[Start of Attachment]
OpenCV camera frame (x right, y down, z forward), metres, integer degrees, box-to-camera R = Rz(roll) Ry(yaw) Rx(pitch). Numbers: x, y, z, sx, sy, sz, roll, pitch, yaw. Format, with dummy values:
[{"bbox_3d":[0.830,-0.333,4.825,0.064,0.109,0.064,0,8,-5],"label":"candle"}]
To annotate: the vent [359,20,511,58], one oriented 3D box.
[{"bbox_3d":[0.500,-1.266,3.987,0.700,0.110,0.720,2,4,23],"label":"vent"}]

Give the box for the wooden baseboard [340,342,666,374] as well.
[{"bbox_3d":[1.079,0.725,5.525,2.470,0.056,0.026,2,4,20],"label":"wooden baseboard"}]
[End of Attachment]
[Start of Attachment]
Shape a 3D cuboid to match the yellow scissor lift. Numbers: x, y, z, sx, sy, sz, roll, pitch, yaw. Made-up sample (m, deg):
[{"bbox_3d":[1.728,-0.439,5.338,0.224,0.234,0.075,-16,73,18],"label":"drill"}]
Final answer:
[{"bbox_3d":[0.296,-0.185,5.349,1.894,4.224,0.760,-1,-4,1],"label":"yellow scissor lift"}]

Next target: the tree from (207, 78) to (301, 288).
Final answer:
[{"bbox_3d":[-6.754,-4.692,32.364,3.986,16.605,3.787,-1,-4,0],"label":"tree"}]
[End of Attachment]
[Start of Attachment]
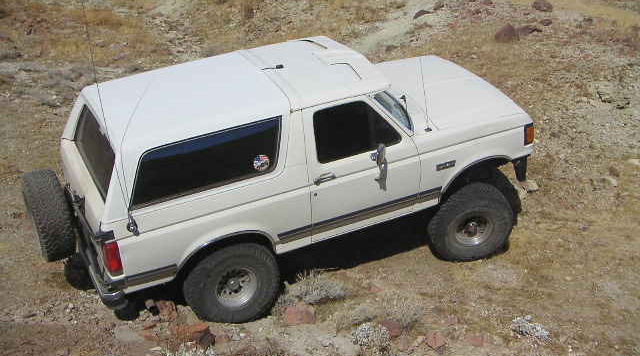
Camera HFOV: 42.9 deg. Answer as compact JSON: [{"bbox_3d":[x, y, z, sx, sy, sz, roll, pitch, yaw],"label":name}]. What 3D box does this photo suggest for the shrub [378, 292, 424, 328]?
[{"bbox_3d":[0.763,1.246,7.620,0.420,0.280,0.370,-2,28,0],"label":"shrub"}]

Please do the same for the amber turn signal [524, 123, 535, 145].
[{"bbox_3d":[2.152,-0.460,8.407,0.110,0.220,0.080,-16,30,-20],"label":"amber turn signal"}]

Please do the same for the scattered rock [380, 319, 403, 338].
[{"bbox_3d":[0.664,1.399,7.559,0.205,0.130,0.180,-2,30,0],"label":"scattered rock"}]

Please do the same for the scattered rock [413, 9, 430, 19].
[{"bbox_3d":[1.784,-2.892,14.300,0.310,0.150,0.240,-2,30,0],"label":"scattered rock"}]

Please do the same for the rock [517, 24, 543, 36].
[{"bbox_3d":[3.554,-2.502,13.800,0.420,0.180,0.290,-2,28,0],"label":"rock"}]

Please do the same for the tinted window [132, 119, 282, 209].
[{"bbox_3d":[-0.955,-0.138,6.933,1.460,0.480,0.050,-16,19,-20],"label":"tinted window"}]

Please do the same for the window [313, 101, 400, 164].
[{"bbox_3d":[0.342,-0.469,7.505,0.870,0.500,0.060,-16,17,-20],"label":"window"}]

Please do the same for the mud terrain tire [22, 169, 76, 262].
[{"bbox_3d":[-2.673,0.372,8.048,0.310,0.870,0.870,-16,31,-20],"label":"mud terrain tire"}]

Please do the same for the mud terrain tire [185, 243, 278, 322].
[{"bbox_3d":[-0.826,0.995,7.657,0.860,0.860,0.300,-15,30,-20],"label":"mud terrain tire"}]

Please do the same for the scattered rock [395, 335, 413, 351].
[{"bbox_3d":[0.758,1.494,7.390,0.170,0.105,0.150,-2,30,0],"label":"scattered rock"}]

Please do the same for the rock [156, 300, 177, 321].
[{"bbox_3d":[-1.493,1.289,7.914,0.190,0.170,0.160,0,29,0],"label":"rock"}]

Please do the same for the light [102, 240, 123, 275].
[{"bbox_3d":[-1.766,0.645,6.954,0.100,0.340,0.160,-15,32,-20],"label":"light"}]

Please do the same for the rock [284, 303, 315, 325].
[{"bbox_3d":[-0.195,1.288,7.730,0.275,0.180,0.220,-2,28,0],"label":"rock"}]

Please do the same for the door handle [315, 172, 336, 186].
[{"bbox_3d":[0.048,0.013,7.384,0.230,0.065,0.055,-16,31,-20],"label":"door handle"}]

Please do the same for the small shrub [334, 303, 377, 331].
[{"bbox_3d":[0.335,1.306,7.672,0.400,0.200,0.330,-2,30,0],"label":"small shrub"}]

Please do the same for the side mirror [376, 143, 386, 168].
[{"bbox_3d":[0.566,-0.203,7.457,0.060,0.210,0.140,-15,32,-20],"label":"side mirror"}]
[End of Attachment]
= Task goal =
Go through the material and select each line with the string "Numbers" in it.

= Result of the task =
OpenCV camera frame (x right, y down, z forward), metres, integer degrees, box-to-camera R = Rz(roll) Ry(yaw) Rx(pitch). Numbers: x, y, z, sx, sy, sz, roll, pitch, yaw. Format, with dummy values:
Shape a 3D cuboid to match the yellow scissor lift. Numbers: x, y, z, sx, sy, sz, roll, pitch, yaw. Made-up sample (m, deg):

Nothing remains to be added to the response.